The 'roots', according to him, lie in "normalisation of relations with Israel", "US role in condoning Serbian aggression in Bosnia" and "economic attrition of the Muslim world resources". The list of imagined grievances is too long to be reproduced here, but it does highlight two points: First, Muslim concerns — for instance, in India — transcend local realities and are essentially pan-Islamic issues that agitate the entire ummah; second, even if there were no India-US nuclear deal, India's Muslims, as also their co-religionists elsewhere, would have been equally angry with America and Mr Bush; they would have still gathered in frighteningly huge numbers in Delhi and rioted in Lucknow to protest against his visit to India.

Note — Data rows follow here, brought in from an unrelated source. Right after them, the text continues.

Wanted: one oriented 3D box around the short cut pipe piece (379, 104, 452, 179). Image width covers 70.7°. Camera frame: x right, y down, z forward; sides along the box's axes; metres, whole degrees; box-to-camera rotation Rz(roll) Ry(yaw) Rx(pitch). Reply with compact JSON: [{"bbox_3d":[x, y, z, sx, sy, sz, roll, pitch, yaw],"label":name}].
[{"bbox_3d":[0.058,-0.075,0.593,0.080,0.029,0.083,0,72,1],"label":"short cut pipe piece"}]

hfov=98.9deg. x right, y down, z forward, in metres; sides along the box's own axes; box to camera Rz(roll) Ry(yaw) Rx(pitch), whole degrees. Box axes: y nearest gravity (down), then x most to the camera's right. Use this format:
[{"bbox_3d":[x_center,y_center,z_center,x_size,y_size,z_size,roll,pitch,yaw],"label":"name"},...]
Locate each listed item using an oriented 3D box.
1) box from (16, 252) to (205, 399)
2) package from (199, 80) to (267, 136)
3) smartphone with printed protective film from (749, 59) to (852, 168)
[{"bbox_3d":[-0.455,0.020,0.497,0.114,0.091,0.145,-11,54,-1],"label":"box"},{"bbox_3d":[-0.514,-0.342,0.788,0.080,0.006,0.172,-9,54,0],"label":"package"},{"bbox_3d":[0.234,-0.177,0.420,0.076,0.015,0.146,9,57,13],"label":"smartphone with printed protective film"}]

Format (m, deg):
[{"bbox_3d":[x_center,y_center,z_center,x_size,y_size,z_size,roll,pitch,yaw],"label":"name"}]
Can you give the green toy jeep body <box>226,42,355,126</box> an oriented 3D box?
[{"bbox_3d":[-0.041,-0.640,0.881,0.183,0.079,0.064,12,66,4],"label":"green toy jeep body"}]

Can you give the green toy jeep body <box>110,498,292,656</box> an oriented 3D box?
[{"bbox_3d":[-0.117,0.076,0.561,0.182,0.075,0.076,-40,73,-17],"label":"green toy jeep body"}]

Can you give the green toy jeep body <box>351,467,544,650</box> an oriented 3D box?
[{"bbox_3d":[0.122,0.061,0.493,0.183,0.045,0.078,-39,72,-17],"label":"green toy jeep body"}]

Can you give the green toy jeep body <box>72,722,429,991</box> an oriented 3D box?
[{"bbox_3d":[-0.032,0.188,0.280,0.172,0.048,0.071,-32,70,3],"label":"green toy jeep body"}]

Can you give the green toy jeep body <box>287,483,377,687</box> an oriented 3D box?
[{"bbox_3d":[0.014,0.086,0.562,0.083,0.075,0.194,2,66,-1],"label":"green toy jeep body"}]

Seen in this context, CPI(M) Polit Bureau member MK Pandhe was merely stating the fact when he warned the Samajwadi Party of a Muslim backlash if it supported the nuclear deal and joined forces with the Congress to push it through. The Jamiat Ulama-e-Hind's protest against the CPI(M)'s "attempt to communalise the issue" and the claim by other Muslim organisations, especially the Jamaat-e-Islami, that Muslims are opposed to the nuclear deal because they believe it is "not in the national interest", need not be taken seriously.
Unless we must believe that the Arab shopkeeper in old Jerusalem who chided me for New Delhi's increasing proximity to Washington, DC and Tel Aviv shares the 'concern' of Indian Muslims for India's national interest. If this is absurd, as surely it is, so is the Jamaatis' concern for India's national interest, which, thankfully, has not yet been supplanted by the ummah's interest.